In this paper we conduct an analysis of the critical narratives of Stardew Valley and compare them to other relevant videogames in order to develop new possibilities for an ecological critique of capitalist extractive economies. Critical narratives of this game are aimed primarily at the alienating conditions of labour and deeply devastating modes of production under capitalism that impact and severely damage the environment. Analysing these narratives, we superimpose the immediate messages of the game with the procedural rhetoric and material conditions of their existence.

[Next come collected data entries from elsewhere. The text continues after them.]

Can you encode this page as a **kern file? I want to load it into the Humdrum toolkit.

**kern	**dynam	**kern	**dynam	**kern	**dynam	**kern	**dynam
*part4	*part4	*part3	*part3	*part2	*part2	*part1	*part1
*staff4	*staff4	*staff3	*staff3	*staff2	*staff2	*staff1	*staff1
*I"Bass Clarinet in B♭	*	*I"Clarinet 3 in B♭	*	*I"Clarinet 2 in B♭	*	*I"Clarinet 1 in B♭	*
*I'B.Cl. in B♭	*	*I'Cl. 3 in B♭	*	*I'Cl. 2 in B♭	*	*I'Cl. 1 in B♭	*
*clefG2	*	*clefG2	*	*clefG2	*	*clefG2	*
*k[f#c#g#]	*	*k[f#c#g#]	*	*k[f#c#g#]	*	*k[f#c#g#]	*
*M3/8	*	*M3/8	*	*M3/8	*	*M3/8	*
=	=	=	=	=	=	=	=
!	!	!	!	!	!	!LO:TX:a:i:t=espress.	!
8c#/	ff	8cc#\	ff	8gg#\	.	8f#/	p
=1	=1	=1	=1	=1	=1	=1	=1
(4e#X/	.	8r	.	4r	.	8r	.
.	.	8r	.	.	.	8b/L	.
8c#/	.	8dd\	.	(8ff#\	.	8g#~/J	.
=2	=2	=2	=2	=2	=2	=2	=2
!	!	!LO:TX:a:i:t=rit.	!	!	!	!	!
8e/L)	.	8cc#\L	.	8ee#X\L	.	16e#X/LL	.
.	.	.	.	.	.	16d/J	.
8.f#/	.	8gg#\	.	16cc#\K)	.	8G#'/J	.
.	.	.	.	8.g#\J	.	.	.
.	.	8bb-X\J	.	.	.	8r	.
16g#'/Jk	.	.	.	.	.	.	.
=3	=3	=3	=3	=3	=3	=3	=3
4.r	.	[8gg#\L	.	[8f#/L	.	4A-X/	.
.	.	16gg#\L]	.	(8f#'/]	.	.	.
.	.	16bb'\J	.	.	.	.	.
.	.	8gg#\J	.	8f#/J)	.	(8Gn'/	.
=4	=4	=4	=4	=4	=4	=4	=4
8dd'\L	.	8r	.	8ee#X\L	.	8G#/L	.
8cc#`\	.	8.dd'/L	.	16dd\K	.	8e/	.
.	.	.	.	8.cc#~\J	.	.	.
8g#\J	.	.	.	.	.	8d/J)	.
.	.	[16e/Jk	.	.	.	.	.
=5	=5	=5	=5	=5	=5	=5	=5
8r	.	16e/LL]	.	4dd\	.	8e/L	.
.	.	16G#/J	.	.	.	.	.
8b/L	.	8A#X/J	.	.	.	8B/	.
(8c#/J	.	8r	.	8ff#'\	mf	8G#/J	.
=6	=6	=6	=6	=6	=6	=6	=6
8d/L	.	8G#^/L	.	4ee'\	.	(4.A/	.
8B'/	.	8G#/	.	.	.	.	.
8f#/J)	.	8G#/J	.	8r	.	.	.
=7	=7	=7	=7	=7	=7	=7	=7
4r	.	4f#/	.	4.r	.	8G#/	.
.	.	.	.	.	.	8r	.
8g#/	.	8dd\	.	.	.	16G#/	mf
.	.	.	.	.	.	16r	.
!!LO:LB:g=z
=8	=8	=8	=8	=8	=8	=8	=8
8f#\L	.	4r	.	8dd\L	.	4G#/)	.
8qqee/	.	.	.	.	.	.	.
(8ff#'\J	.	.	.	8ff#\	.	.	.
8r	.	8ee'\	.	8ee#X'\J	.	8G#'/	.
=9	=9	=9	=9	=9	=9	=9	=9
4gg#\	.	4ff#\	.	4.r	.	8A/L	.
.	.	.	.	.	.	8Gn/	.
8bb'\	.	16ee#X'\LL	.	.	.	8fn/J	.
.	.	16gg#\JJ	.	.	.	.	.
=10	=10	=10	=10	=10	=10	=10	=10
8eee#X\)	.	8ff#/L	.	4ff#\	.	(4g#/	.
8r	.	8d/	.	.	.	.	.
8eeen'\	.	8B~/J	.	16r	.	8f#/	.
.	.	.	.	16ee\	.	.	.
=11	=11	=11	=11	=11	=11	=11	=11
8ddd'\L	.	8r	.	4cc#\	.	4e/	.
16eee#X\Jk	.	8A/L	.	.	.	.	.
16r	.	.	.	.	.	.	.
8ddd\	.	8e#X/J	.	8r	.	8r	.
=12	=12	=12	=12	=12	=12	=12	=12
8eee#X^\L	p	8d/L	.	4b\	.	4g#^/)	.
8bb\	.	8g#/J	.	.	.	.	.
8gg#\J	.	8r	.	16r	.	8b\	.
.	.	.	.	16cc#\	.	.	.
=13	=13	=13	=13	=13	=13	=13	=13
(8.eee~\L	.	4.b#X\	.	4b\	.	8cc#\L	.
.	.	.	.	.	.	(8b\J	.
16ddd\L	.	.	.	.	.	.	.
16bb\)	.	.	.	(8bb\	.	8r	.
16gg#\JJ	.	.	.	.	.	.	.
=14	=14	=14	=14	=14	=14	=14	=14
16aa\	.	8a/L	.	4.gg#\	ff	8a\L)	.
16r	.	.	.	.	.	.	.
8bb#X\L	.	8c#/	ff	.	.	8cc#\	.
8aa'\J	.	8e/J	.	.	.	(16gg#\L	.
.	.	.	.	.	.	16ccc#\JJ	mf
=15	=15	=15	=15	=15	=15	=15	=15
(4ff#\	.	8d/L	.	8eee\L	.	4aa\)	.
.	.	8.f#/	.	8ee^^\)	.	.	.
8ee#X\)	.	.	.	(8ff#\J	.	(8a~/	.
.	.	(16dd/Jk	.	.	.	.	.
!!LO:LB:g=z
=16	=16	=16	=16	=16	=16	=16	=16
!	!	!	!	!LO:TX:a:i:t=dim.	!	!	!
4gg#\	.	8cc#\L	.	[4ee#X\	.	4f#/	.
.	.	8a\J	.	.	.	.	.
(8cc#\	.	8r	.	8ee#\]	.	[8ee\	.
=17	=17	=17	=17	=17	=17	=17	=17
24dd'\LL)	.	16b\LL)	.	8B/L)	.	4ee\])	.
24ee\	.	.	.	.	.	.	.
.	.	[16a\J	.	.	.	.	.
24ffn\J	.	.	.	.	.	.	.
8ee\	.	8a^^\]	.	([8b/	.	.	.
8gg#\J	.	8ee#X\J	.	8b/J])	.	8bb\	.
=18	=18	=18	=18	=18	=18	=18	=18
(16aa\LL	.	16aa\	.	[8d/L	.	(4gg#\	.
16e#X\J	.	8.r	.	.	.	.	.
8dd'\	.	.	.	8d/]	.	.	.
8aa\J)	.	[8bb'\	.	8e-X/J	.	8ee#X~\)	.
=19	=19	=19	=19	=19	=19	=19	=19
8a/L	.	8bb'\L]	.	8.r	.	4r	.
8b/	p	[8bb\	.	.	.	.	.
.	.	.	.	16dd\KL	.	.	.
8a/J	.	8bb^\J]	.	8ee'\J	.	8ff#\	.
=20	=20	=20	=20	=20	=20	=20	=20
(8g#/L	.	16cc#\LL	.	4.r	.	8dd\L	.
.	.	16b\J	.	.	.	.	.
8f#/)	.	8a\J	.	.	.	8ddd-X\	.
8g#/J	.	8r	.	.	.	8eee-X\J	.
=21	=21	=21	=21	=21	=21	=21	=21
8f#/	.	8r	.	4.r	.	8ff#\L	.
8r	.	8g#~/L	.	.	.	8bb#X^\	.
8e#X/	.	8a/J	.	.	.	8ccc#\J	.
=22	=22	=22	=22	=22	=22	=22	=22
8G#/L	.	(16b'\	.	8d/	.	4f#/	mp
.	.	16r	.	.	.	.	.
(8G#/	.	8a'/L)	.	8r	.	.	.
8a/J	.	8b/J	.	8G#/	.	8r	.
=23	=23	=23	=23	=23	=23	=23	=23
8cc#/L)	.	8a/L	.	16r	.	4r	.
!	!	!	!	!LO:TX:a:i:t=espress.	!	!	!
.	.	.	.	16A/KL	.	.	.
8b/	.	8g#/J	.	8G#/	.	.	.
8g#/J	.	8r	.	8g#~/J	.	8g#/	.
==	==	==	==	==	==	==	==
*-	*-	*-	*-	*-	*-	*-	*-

Over the course of our analysis, we highlight a material-narrative dissonance which, in the case of Stardew Valley, fails to function as a communicative strategy of the game and remains its mere external contradiction. Although the game's critical narrative may seem overly utopian and its political imaginary a bit underdeveloped, the game elaborates on concrete ways to tackle the alienation of labour and resolve the ecological crisis. In addition to this, the paper covers the history of the interplay between the video game industry and the field of global ecological crisis research. We compare the attempts to raise awareness of the videogames' own materiality that preceded Stardew Valley. We conclude that Stardew Valley utilises the language of sustainable co-existence and wasteless local production, expanding this logic both to the sphere of labour and the spectrum of environmental problems. In the case of ecological critique, some gameplay decisions in Stardew Valley enable us to come up with new strategies aimed at creating critical narratives about the environment in videogames. Thus supplementing Stardew Valley's findings with critical tropes derived from other games (mainly, Rain World), we were able to gather a set of theoretical instruments that could facilitate the creation of games about ecosystems. 244 Following Donna Haraway's emphasis on the crucial role of narrative framing ("it matters which stories tell stories"), we highlight new opportunities for the entire medium of videogames.